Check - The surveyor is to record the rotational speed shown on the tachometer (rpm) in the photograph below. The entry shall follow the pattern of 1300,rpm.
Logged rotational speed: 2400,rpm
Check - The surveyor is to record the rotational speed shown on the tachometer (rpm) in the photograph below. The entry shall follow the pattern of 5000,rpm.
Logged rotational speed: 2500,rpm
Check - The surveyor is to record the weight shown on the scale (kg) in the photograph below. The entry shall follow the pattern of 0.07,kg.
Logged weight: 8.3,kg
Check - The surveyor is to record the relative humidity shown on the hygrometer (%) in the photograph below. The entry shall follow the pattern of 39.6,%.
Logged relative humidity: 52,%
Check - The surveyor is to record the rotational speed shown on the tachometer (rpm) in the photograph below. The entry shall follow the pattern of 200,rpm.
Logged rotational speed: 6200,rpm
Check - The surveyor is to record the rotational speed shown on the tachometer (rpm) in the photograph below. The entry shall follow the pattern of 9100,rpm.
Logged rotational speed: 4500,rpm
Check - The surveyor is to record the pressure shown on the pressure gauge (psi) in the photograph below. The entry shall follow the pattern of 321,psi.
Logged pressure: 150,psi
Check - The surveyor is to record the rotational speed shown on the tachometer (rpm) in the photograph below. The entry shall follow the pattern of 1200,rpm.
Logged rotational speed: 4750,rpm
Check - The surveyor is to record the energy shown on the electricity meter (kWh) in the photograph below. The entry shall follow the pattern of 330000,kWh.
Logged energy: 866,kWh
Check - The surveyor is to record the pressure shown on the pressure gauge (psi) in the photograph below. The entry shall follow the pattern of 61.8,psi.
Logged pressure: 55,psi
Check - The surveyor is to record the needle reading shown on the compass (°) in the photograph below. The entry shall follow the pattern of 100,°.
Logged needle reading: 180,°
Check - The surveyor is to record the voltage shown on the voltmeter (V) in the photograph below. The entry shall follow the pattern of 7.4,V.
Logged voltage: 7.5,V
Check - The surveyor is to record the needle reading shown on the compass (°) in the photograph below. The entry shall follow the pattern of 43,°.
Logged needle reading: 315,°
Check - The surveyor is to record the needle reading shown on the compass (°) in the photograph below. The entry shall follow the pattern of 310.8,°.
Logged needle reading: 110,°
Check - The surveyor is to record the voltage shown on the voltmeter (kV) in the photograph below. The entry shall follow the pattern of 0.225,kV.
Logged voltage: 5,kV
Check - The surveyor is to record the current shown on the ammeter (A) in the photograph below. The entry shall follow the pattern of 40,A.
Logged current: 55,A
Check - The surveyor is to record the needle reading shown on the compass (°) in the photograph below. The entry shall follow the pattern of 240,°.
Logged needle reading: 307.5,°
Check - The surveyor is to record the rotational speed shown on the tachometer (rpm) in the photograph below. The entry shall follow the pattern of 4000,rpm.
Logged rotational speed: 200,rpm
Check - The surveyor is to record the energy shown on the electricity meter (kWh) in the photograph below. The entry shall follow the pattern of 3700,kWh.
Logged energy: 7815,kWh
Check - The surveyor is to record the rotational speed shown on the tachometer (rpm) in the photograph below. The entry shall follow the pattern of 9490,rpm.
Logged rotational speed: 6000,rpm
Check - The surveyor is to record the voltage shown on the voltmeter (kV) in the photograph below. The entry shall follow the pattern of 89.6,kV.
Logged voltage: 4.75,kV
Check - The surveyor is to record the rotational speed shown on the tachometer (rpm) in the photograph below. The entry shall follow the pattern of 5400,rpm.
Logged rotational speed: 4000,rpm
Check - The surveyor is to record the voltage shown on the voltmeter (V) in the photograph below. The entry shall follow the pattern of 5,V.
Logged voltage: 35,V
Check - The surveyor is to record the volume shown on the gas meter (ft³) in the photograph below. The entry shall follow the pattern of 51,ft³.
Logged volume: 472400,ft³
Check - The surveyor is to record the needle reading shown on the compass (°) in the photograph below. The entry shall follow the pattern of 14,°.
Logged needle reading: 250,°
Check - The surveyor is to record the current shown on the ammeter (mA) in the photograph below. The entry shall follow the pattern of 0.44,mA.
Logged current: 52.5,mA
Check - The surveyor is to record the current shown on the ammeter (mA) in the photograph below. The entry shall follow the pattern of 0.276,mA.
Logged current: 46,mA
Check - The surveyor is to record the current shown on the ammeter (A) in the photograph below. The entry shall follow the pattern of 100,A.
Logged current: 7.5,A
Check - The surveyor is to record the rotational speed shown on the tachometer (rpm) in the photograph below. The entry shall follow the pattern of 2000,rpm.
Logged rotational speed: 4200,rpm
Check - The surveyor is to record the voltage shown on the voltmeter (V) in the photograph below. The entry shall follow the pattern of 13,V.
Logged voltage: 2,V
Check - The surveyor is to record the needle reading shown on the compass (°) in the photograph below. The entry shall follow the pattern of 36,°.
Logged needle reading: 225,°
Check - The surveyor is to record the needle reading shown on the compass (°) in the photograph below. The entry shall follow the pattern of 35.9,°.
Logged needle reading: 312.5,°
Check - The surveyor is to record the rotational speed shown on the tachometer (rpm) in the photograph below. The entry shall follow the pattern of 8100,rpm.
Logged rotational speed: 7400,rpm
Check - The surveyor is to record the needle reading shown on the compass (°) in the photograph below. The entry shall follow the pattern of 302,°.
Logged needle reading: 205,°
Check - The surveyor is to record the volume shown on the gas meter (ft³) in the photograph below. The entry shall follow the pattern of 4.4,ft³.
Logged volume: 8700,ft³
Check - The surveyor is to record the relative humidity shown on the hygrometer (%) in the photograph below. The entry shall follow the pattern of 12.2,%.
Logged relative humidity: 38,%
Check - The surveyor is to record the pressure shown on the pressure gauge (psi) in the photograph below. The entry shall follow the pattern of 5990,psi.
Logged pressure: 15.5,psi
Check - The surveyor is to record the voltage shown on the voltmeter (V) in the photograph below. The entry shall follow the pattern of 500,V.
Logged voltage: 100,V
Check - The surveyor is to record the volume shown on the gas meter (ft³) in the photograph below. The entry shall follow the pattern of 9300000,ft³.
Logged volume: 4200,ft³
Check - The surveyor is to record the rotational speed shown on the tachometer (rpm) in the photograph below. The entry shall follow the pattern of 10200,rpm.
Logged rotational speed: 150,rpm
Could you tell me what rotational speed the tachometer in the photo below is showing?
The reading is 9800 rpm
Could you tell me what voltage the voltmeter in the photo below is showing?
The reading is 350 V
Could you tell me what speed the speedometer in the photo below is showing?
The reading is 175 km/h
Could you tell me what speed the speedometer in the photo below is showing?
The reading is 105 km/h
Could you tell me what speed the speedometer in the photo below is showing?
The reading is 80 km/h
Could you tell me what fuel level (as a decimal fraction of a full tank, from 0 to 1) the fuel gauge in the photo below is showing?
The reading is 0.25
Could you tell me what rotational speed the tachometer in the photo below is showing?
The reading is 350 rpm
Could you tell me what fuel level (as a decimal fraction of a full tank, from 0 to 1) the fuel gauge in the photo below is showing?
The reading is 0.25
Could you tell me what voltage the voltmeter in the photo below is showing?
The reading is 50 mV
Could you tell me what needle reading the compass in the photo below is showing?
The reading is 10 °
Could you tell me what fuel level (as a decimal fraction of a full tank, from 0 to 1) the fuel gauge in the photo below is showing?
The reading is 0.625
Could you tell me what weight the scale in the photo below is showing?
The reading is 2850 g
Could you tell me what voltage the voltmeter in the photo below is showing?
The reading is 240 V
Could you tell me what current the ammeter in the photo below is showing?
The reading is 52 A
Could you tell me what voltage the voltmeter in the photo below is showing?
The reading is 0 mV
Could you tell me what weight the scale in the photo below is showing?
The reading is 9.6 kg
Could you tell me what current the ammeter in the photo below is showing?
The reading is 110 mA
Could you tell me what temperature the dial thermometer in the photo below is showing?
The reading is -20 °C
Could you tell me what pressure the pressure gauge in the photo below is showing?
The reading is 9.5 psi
※
**Prompt**
Identify every line in the rows above that contains the word "weight", and copy each of those lines in full.

**Task answer**
Check - The surveyor is to record the weight shown on the scale (kg) in the photograph below. The entry shall follow the pattern of 0.07,kg.
Logged weight: 8.3,kg
Could you tell me what weight the scale in the photo below is showing?
Could you tell me what weight the scale in the photo below is showing?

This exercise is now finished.